Kennedy’s depth of knowledge and mastery of his craft clearly reflects his purpose — to glorify God through his work. Perhaps his efforts are best reflected through the 10 General Councils he covered. Working up to 14-hour days and producing as many as six articles a day, Kennedy kept the Fellowship informed of key business meeting decisions and elections as well as services and special gatherings.
However, despite efforts to convince Kennedy to delay his retirement, Forrester notes there is at least one small consolation — Kennedy has agreed to become a freelance contributor for AG News.

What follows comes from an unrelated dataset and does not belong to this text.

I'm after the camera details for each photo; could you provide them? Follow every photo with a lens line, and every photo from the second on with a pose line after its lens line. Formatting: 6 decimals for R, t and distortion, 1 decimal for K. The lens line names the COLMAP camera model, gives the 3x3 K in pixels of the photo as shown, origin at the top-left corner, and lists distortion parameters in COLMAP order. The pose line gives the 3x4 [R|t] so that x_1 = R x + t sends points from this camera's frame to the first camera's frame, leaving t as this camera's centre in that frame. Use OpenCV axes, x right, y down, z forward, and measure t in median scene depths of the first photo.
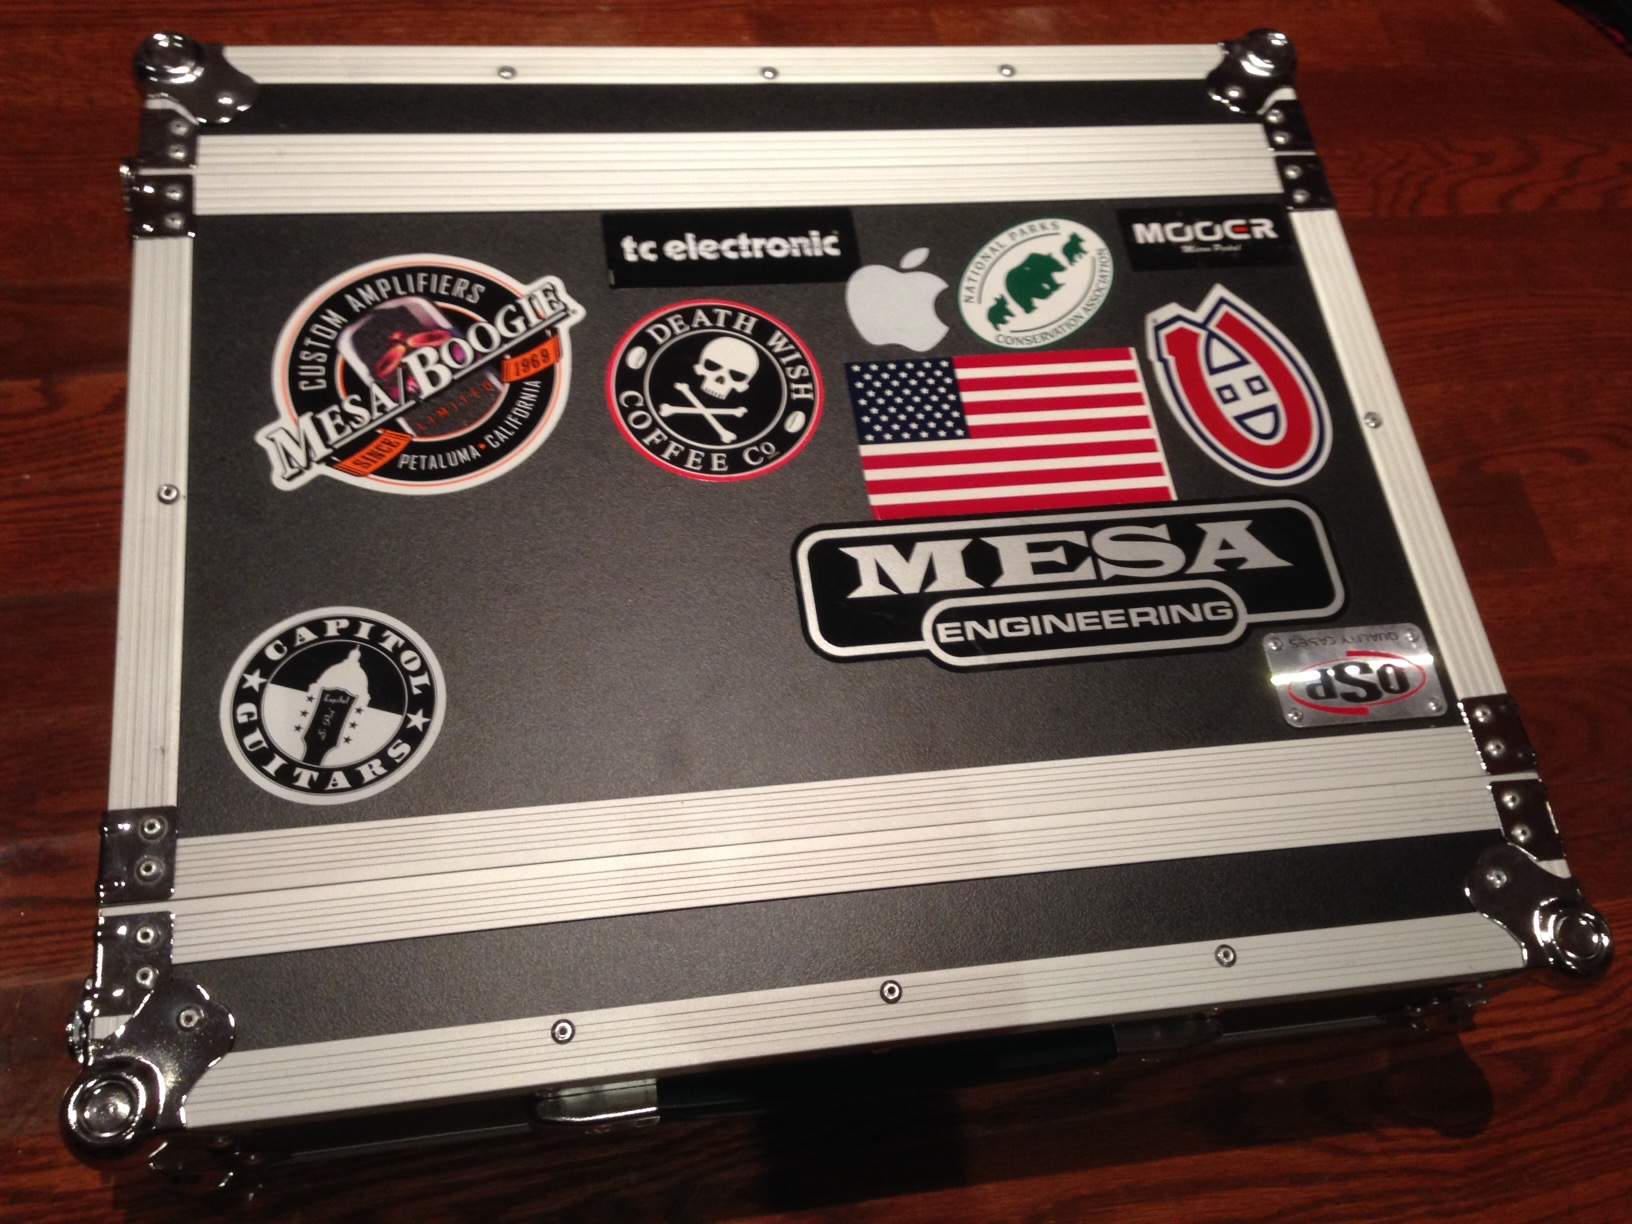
lens RADIAL K [[1563.5, 0, 816.8], [0, 1563.5, 608.7], [0, 0, 1]] dist [0.048937, 0.000000]
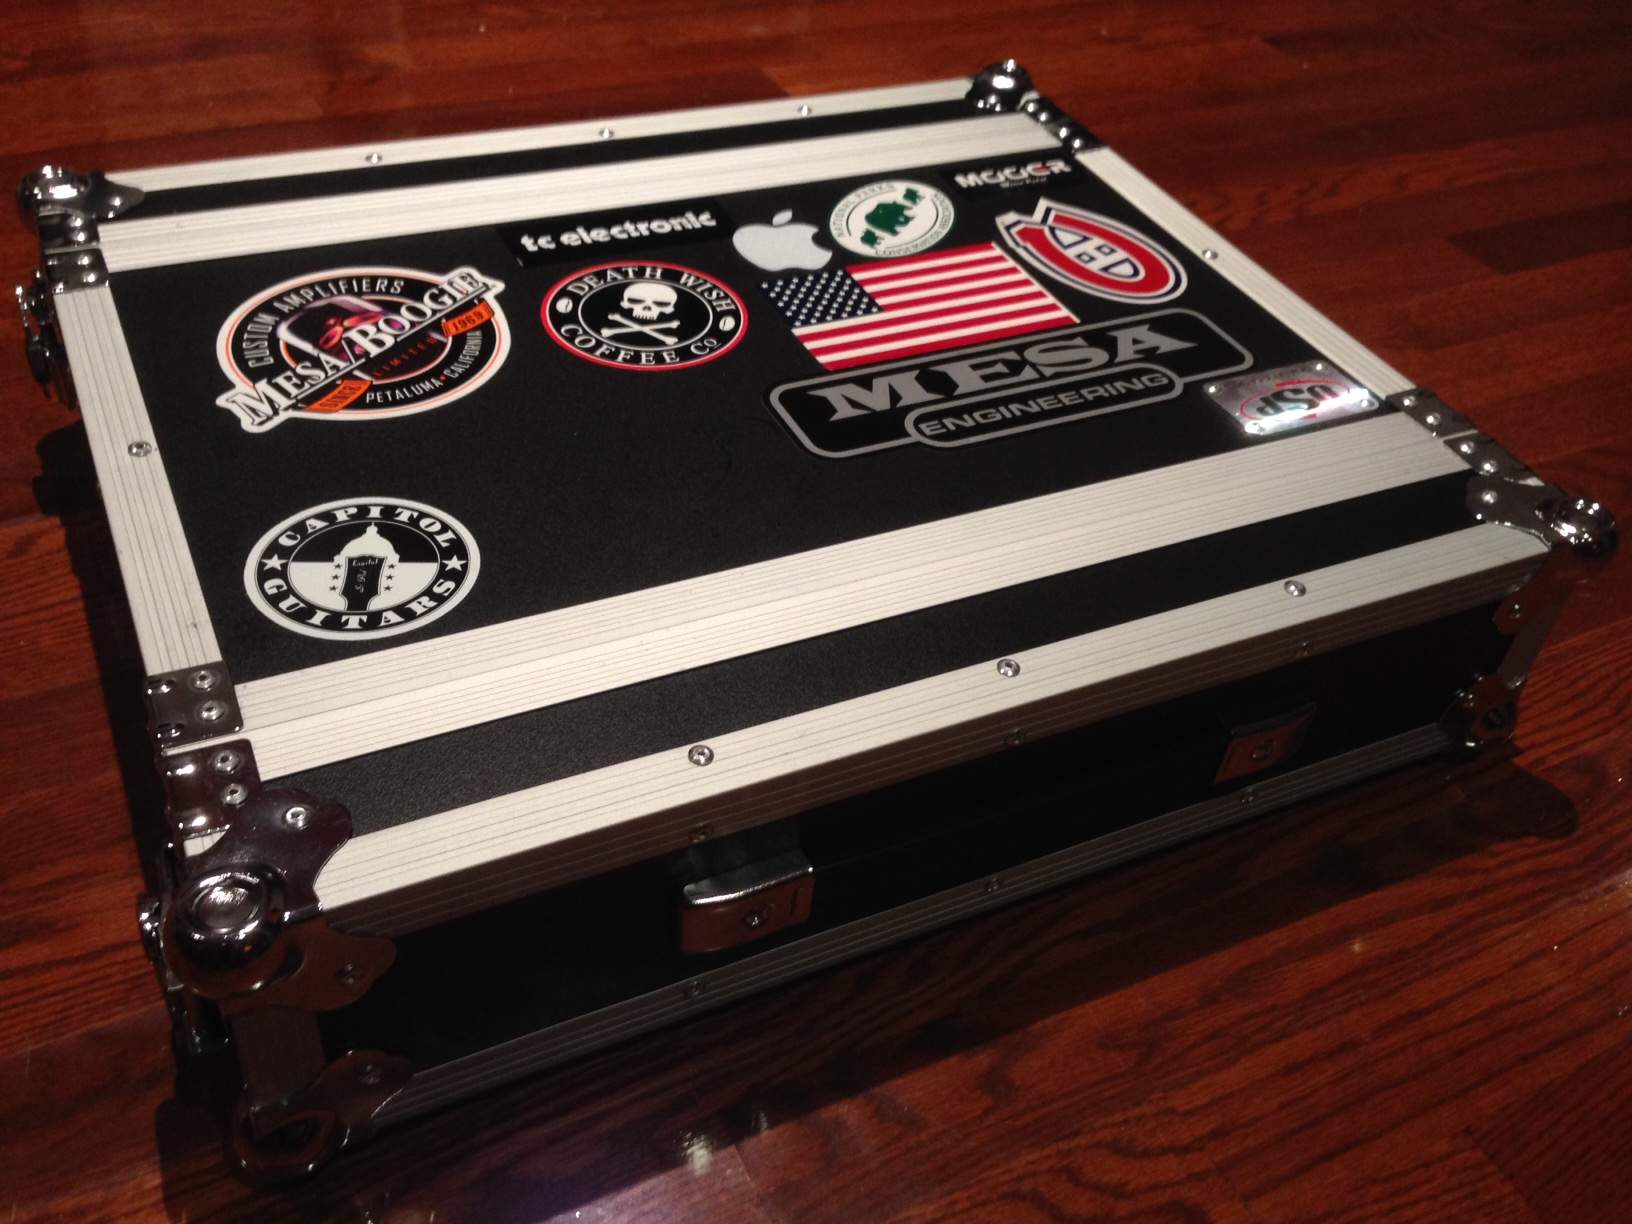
lens RADIAL K [[1563.5, 0, 826.4], [0, 1563.5, 607.9], [0, 0, 1]] dist [0.048937, 0.000000]
pose [[0.949707, -0.236107, 0.205695, -0.214552], [0.294918, 0.895218, -0.334079, 0.429495], [-0.105263, 0.377940, 0.919827, 0.089320]]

Kennedy says that in addition to doing some writing for AG News and catching up on some reading, he and his wife, Patty, will be spending significant time with their six grandchildren, visiting family, and doing some traveling.
“I have made a lot of friends through the Assemblies of God, and some are friends because of the articles I’ve had the opportunity to write,” Kennedy says. “There are a lot of good people in the AG doing a lot of great things.”